Cross-validation is used to protect a model from overfitting. Overfitting occurs when the model fits more data than required, and it tries to capture every datapoint fed to it. As a result, it starts capturing noise and inaccurate information from the data set, which degrades the performance of the model. (Abu-Mostafa, 2012) Noise in this context means data points which are meaningless or irrelevant and occur by random chance. Many times, overfitting occurs because the training dataset is too small or is not representative of the data set as a whole. In other words, the test set has different characteristics than the training set. Overfitted models try to memorize all the data instead of learning the patterns hidden in the data. (Ying, 2019)

Another cause of overfitting is “when the training set is too small or is not representative of the data as a whole, the noises have a greater chance of being learned, and later act as a basis of predictions.” (Ying, 2019) Overfitted models “tend to memorize all the data, including unavoidable noise on the training set, instead of learning the discipline hidden behind the data.” (Ying, 2019)

When a model is too complex, it overfits the data. This happens when the model finds patterns in the training data that are just caused by random observations and that won’t recur in the future. (Lau, 2020) When a model is too simple, it underfits the data. Underfitting occurs when the model fails to capture the true relationship between the explanatory variables and the response variable. (Lau, 2020)

Analyzing the graphs below, the model labeled Underfit has many data points that are misclassified.
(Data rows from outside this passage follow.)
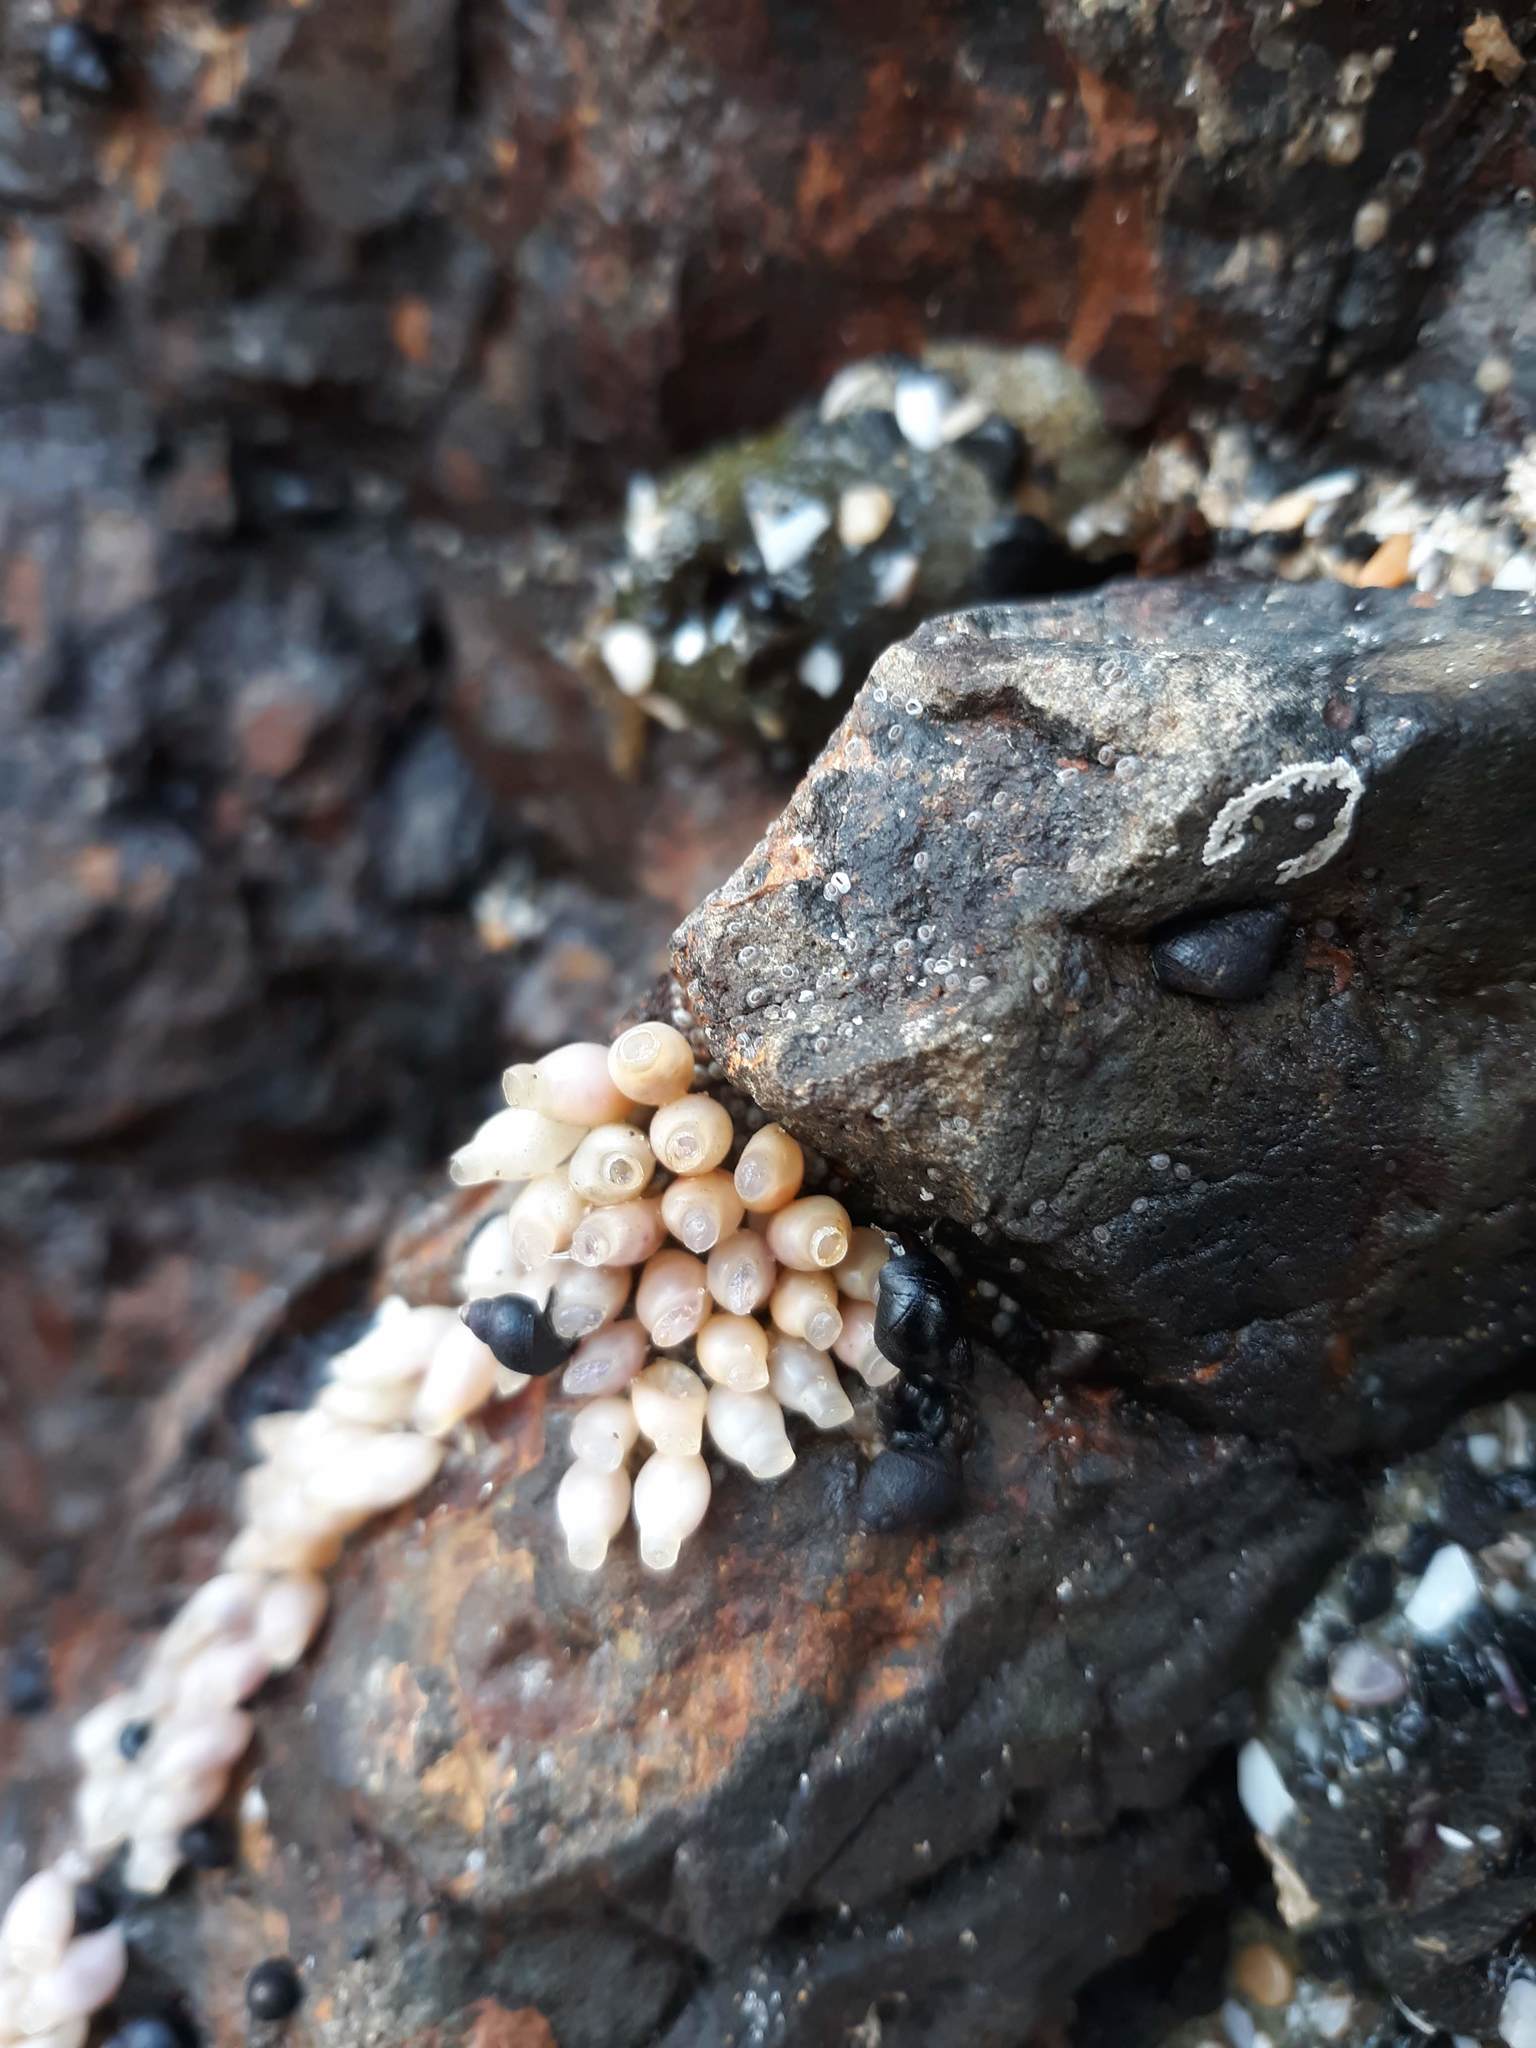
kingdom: Animalia
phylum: Mollusca
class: Gastropoda
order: Neogastropoda
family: Muricidae
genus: Nucella
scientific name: Nucella ostrina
On the other hand, the model labeled Overfit has allowed noise to affect the results. The model in the middle maintains a balance: it captures the structural constancy in the data to form the model, while resisting the noise and refusing to let it bend its decision boundary.

Diagram

Description automatically generated

Badillo(2020)

Additionally, there is a tradeoff between bias and variance that one must consider. The graph below depicts this balance between bias and variance. The horizontal axis is epoch, and the vertical axis is error, the blue line is the training error and the red line is the validation error. If our model stops learning before the yellow triangle, it’s underfitting. If our model stops learning after the yellow triangle, we get overfitting.

Diagram

Description automatically generated

Image from Kaggle.com

Another “cure” for overfitting is regularization. (Abu-Mostafa, 2012) When a model becomes too complicated, it tends to take all the features into consideration, even though some of them have very limited effect on the final output. (Ling, 2019) Regularization avoids overfitting by adding a penalty to the model’s loss function. (Ling, 2019) Another way to avoid overfitting is to prune the model by eliminating meaningless or irrelevant data. One can implement pre-pruning by deleting conditions and rules from the model during the learning process or post- pruning by removing conditions and rules from the model that were generated during the learning phase. (Ling, 2019) Another technique, known as early stopping, pauses training before the model starts learning the noise. (Ling, 2019) Training continues up to a certain number of iterations or until a new iteration no longer improves the performance of the model. After that point, the model begins to overfit the training data so we need to stop the process before passing that point. (Abu-Mostafa, 2012)